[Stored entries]
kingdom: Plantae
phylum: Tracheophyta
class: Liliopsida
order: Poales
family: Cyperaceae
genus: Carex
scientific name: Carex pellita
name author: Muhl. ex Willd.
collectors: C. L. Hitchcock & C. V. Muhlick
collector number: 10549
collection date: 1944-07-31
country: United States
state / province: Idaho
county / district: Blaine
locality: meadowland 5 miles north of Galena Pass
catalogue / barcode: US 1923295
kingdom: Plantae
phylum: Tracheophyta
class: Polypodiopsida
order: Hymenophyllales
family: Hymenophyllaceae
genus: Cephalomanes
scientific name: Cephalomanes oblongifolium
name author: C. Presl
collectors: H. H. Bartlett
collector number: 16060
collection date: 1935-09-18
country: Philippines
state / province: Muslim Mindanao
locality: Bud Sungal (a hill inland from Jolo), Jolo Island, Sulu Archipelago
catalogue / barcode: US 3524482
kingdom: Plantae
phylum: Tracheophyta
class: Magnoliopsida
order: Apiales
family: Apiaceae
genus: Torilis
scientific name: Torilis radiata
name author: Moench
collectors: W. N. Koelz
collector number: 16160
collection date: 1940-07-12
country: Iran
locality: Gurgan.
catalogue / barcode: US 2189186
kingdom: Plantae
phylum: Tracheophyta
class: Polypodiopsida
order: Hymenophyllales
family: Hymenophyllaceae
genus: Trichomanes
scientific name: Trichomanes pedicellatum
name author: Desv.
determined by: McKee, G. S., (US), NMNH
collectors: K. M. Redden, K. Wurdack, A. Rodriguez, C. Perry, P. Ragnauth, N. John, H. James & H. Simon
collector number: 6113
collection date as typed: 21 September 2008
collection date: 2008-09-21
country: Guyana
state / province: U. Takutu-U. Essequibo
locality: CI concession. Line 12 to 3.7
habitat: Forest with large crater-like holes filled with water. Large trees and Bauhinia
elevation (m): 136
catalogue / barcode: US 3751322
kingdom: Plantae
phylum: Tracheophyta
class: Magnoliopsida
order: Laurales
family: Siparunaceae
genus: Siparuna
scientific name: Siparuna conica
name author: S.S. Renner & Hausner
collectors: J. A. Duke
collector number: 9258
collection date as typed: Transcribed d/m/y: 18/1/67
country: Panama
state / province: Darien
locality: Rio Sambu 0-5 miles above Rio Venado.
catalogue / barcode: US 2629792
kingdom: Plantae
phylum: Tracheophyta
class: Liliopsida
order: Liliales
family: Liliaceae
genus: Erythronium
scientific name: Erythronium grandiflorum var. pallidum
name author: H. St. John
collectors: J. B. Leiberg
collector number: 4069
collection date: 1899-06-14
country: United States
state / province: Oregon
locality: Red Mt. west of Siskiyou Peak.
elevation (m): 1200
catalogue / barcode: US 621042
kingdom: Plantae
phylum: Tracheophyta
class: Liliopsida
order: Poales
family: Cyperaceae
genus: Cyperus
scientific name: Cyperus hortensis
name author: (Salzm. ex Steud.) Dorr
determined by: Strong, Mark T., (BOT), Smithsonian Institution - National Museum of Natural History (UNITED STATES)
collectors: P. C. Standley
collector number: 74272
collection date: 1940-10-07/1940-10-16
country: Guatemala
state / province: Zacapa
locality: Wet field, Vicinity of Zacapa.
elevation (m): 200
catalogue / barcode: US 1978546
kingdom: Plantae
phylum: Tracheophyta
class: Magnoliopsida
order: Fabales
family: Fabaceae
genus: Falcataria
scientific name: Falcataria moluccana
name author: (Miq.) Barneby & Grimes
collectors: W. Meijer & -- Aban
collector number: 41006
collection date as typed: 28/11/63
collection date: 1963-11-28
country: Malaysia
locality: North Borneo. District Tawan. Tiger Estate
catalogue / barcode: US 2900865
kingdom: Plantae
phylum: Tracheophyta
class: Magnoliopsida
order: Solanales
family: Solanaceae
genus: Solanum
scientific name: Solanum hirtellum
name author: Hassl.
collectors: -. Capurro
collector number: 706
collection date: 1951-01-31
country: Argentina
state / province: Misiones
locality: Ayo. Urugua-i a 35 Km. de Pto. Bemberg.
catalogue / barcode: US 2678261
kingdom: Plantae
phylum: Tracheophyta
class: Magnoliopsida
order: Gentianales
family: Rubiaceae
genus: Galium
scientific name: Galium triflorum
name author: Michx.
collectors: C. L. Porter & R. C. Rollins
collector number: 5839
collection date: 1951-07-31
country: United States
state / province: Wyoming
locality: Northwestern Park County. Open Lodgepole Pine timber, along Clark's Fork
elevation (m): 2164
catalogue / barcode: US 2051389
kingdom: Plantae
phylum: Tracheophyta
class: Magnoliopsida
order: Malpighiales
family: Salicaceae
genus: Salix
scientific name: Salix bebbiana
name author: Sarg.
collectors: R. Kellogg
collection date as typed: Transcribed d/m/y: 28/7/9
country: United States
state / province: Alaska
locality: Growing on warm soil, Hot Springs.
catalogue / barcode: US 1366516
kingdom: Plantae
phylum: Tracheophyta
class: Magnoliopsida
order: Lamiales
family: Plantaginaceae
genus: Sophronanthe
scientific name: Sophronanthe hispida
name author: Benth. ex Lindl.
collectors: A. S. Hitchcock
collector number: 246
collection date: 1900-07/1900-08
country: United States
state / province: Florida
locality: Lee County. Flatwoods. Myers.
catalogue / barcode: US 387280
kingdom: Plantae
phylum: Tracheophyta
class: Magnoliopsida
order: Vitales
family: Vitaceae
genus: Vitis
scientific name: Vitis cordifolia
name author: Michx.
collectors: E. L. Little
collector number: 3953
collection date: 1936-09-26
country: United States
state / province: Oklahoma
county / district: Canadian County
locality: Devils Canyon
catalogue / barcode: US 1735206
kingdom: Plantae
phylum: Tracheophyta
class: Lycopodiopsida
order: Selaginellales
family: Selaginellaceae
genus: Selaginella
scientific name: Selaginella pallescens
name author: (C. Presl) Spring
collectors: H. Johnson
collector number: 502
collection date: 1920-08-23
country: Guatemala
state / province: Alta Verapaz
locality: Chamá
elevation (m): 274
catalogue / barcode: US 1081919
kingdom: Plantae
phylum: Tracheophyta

* **Stated problem**: Quote every line of the entries above word for word, in the same order.

* **Complete response**:
kingdom: Plantae
phylum: Tracheophyta
class: Liliopsida
order: Poales
family: Cyperaceae
genus: Carex
scientific name: Carex pellita
name author: Muhl. ex Willd.
collectors: C. L. Hitchcock & C. V. Muhlick
collector number: 10549
collection date: 1944-07-31
country: United States
state / province: Idaho
county / district: Blaine
locality: meadowland 5 miles north of Galena Pass
catalogue / barcode: US 1923295
kingdom: Plantae
phylum: Tracheophyta
class: Polypodiopsida
order: Hymenophyllales
family: Hymenophyllaceae
genus: Cephalomanes
scientific name: Cephalomanes oblongifolium
name author: C. Presl
collectors: H. H. Bartlett
collector number: 16060
collection date: 1935-09-18
country: Philippines
state / province: Muslim Mindanao
locality: Bud Sungal (a hill inland from Jolo), Jolo Island, Sulu Archipelago
catalogue / barcode: US 3524482
kingdom: Plantae
phylum: Tracheophyta
class: Magnoliopsida
order: Apiales
family: Apiaceae
genus: Torilis
scientific name: Torilis radiata
name author: Moench
collectors: W. N. Koelz
collector number: 16160
collection date: 1940-07-12
country: Iran
locality: Gurgan.
catalogue / barcode: US 2189186
kingdom: Plantae
phylum: Tracheophyta
class: Polypodiopsida
order: Hymenophyllales
family: Hymenophyllaceae
genus: Trichomanes
scientific name: Trichomanes pedicellatum
name author: Desv.
determined by: McKee, G. S., (US), NMNH
collectors: K. M. Redden, K. Wurdack, A. Rodriguez, C. Perry, P. Ragnauth, N. John, H. James & H. Simon
collector number: 6113
collection date as typed: 21 September 2008
collection date: 2008-09-21
country: Guyana
state / province: U. Takutu-U. Essequibo
locality: CI concession. Line 12 to 3.7
habitat: Forest with large crater-like holes filled with water. Large trees and Bauhinia
elevation (m): 136
catalogue / barcode: US 3751322
kingdom: Plantae
phylum: Tracheophyta
class: Magnoliopsida
order: Laurales
family: Siparunaceae
genus: Siparuna
scientific name: Siparuna conica
name author: S.S. Renner & Hausner
collectors: J. A. Duke
collector number: 9258
collection date as typed: Transcribed d/m/y: 18/1/67
country: Panama
state / province: Darien
locality: Rio Sambu 0-5 miles above Rio Venado.
catalogue / barcode: US 2629792
kingdom: Plantae
phylum: Tracheophyta
class: Liliopsida
order: Liliales
family: Liliaceae
genus: Erythronium
scientific name: Erythronium grandiflorum var. pallidum
name author: H. St. John
collectors: J. B. Leiberg
collector number: 4069
collection date: 1899-06-14
country: United States
state / province: Oregon
locality: Red Mt. west of Siskiyou Peak.
elevation (m): 1200
catalogue / barcode: US 621042
kingdom: Plantae
phylum: Tracheophyta
class: Liliopsida
order: Poales
family: Cyperaceae
genus: Cyperus
scientific name: Cyperus hortensis
name author: (Salzm. ex Steud.) Dorr
determined by: Strong, Mark T., (BOT), Smithsonian Institution - National Museum of Natural History (UNITED STATES)
collectors: P. C. Standley
collector number: 74272
collection date: 1940-10-07/1940-10-16
country: Guatemala
state / province: Zacapa
locality: Wet field, Vicinity of Zacapa.
elevation (m): 200
catalogue / barcode: US 1978546
kingdom: Plantae
phylum: Tracheophyta
class: Magnoliopsida
order: Fabales
family: Fabaceae
genus: Falcataria
scientific name: Falcataria moluccana
name author: (Miq.) Barneby & Grimes
collectors: W. Meijer & -- Aban
collector number: 41006
collection date as typed: 28/11/63
collection date: 1963-11-28
country: Malaysia
locality: North Borneo. District Tawan. Tiger Estate
catalogue / barcode: US 2900865
kingdom: Plantae
phylum: Tracheophyta
class: Magnoliopsida
order: Solanales
family: Solanaceae
genus: Solanum
scientific name: Solanum hirtellum
name author: Hassl.
collectors: -. Capurro
collector number: 706
collection date: 1951-01-31
country: Argentina
state / province: Misiones
locality: Ayo. Urugua-i a 35 Km. de Pto. Bemberg.
catalogue / barcode: US 2678261
kingdom: Plantae
phylum: Tracheophyta
class: Magnoliopsida
order: Gentianales
family: Rubiaceae
genus: Galium
scientific name: Galium triflorum
name author: Michx.
collectors: C. L. Porter & R. C. Rollins
collector number: 5839
collection date: 1951-07-31
country: United States
state / province: Wyoming
locality: Northwestern Park County. Open Lodgepole Pine timber, along Clark's Fork
elevation (m): 2164
catalogue / barcode: US 2051389
kingdom: Plantae
phylum: Tracheophyta
class: Magnoliopsida
order: Malpighiales
family: Salicaceae
genus: Salix
scientific name: Salix bebbiana
name author: Sarg.
collectors: R. Kellogg
collection date as typed: Transcribed d/m/y: 28/7/9
country: United States
state / province: Alaska
locality: Growing on warm soil, Hot Springs.
catalogue / barcode: US 1366516
kingdom: Plantae
phylum: Tracheophyta
class: Magnoliopsida
order: Lamiales
family: Plantaginaceae
genus: Sophronanthe
scientific name: Sophronanthe hispida
name author: Benth. ex Lindl.
collectors: A. S. Hitchcock
collector number: 246
collection date: 1900-07/1900-08
country: United States
state / province: Florida
locality: Lee County. Flatwoods. Myers.
catalogue / barcode: US 387280
kingdom: Plantae
phylum: Tracheophyta
class: Magnoliopsida
order: Vitales
family: Vitaceae
genus: Vitis
scientific name: Vitis cordifolia
name author: Michx.
collectors: E. L. Little
collector number: 3953
collection date: 1936-09-26
country: United States
state / province: Oklahoma
county / district: Canadian County
locality: Devils Canyon
catalogue / barcode: US 1735206
kingdom: Plantae
phylum: Tracheophyta
class: Lycopodiopsida
order: Selaginellales
family: Selaginellaceae
genus: Selaginella
scientific name: Selaginella pallescens
name author: (C. Presl) Spring
collectors: H. Johnson
collector number: 502
collection date: 1920-08-23
country: Guatemala
state / province: Alta Verapaz
locality: Chamá
elevation (m): 274
catalogue / barcode: US 1081919
kingdom: Plantae
phylum: Tracheophyta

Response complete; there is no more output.